MATERIALS PROVIDED:
********************

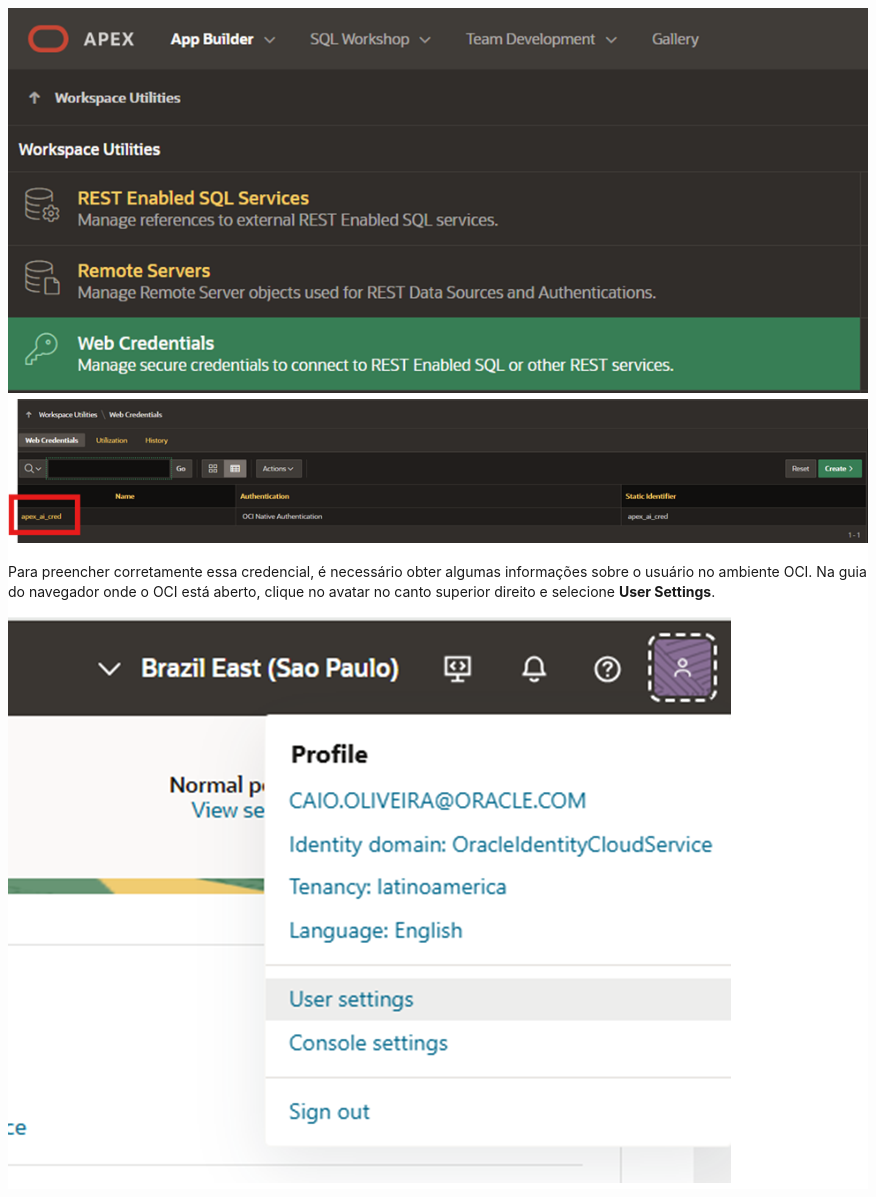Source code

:    ![Web Credentials](images/web-credentials.png)
   ![Apex AI Cred](images/apex-ai-cred.png)

Para preencher corretamente essa credencial, é necessário obter algumas informações sobre o usuário no ambiente OCI. Na guia do navegador onde o OCI está aberto, clique no avatar no canto superior direito e selecione **User Settings**.

   ![User Settings](images/user-settings.png)
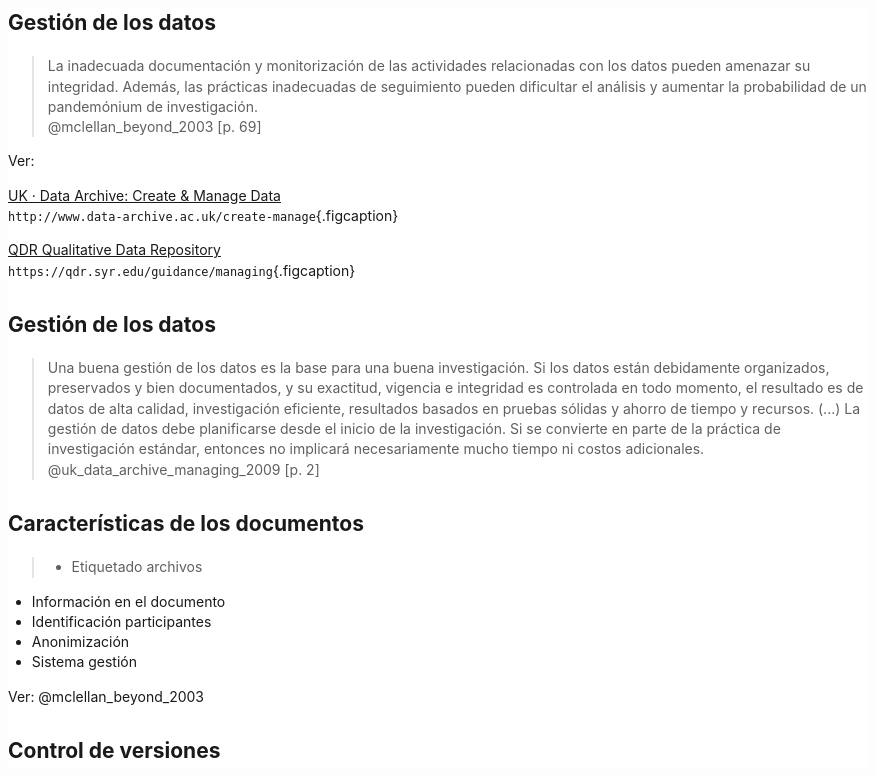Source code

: <iframe class="stretch" data-src="JeffersonianTranscriptionNotationCast.pdf"></iframe>




## Gestión de los datos
>La inadecuada documentación y monitorización de las actividades relacionadas con los datos pueden amenazar su integridad. Además, las prácticas inadecuadas de seguimiento pueden dificultar el análisis y aumentar la probabilidad de un pandemónium de investigación.\
@mclellan_beyond_2003 [p. 69]

Ver:

[UK · Data Archive: Create & Manage Data](http://www.data-archive.ac.uk/create-manage)\
`http://www.data-archive.ac.uk/create-manage`{.figcaption}

[QDR Qualitative Data Repository](https://qdr.syr.edu/guidance/managing)\
`https://qdr.syr.edu/guidance/managing`{.figcaption}


## Gestión de los datos
>Una buena gestión de los datos es la base para una buena investigación. Si los datos están debidamente organizados, preservados y bien documentados, y su exactitud, vigencia e integridad es controlada en todo momento, el resultado es de datos de alta calidad, investigación eficiente, resultados basados en pruebas sólidas y ahorro de tiempo y recursos. (...) La gestión de datos debe planificarse desde el inicio de la investigación. Si se convierte en parte de la práctica de investigación estándar, entonces no implicará necesariamente mucho tiempo ni costos adicionales.\
@uk_data_archive_managing_2009 [p. 2]

## Características de los documentos

>- Etiquetado archivos
- Información en el documento
- Identificación participantes
- Anonimización
- Sistema gestión

Ver: @mclellan_beyond_2003

##

<iframe class="stretch" data-src="ConvencionesArchivos.pdf"></iframe>

## Control de versiones
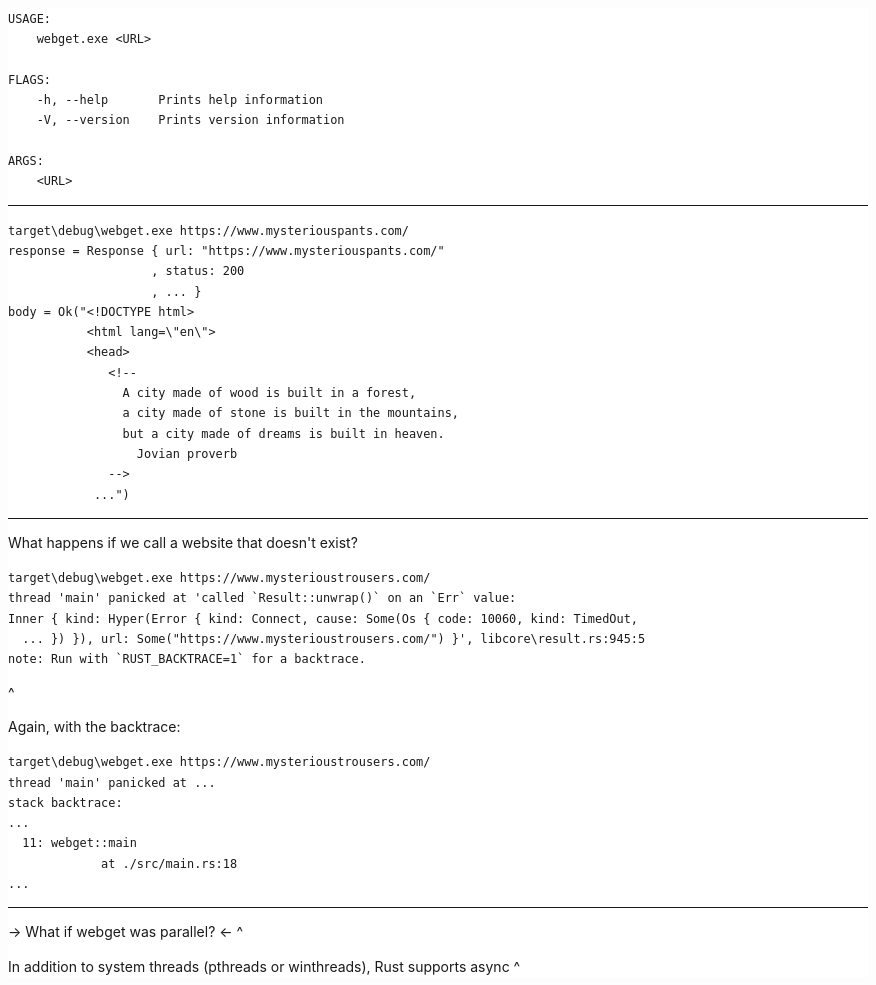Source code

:    USAGE:
        webget.exe <URL>

    FLAGS:
        -h, --help       Prints help information
        -V, --version    Prints version information

    ARGS:
        <URL>

-------------------------------------------------

    target\debug\webget.exe https://www.mysteriouspants.com/
    response = Response { url: "https://www.mysteriouspants.com/"
                        , status: 200
                        , ... }
    body = Ok("<!DOCTYPE html>
               <html lang=\"en\">
               <head>
                  <!--
                    A city made of wood is built in a forest,
                    a city made of stone is built in the mountains,
                    but a city made of dreams is built in heaven.
                      Jovian proverb
                  -->
                ...")

-------------------------------------------------

What happens if we call a website that doesn't exist?

    target\debug\webget.exe https://www.mysterioustrousers.com/
    thread 'main' panicked at 'called `Result::unwrap()` on an `Err` value:
    Inner { kind: Hyper(Error { kind: Connect, cause: Some(Os { code: 10060, kind: TimedOut,
      ... }) }), url: Some("https://www.mysterioustrousers.com/") }', libcore\result.rs:945:5
    note: Run with `RUST_BACKTRACE=1` for a backtrace.
^

Again, with the backtrace:

    target\debug\webget.exe https://www.mysterioustrousers.com/
    thread 'main' panicked at ...
    stack backtrace:
    ...
      11: webget::main
                 at ./src/main.rs:18
    ...

-------------------------------------------------

-> What if webget was parallel? <-
^

In addition to system threads (pthreads or winthreads), Rust
supports async
^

********************

Which lines in the material contain the string "images"? Pick out each one and copy it.

TASK RESPONSE:
:    ![Web Credentials](images/web-credentials.png)
   ![Apex AI Cred](images/apex-ai-cred.png)
   ![User Settings](images/user-settings.png)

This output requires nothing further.